→ **WHAT THE TASK ASKS**
The reply should hold only the lines below from the one with "provide additional functionality." to the end, each copied exactly.

→ **EXERCISE INPUTS**
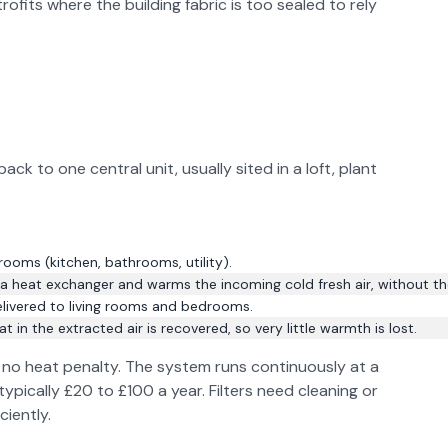
rofits where the building fabric is too sealed to rely
 to one central unit, usually sited in a loft, plant
rooms (kitchen, bathrooms, utility).
 heat exchanger and warms the incoming cold fresh air, without th
delivered to living rooms and bedrooms.
in the extracted air is recovered, so very little warmth is lost.
st no heat penalty. The system runs continuously at a
typically £20 to £100 a year. Filters need cleaning or
ciently.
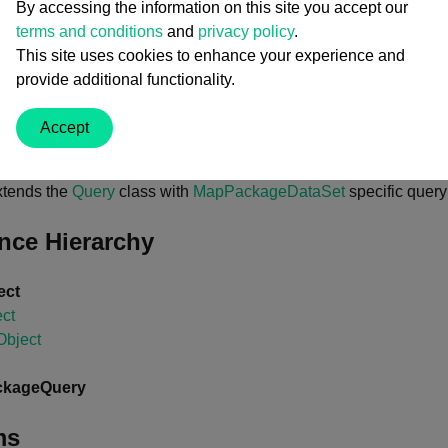
By accessing the information on this site you accept our
terms and conditions
and
privacy policy
.
This site uses cookies to enhance your experience and
lass
MapPackageQuery
 : 
Query
provide additional functionality.
Accept
s
xtends the
Query
class with
MapPackageDataSet
specific query
ance Hierarchy
ect
ct
bject
kageQuery
ms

→ **TASK RESULT**
provide additional functionality.
Accept
s
xtends the
Query
class with
MapPackageDataSet
specific query
ance Hierarchy
ect
ct
bject
kageQuery
ms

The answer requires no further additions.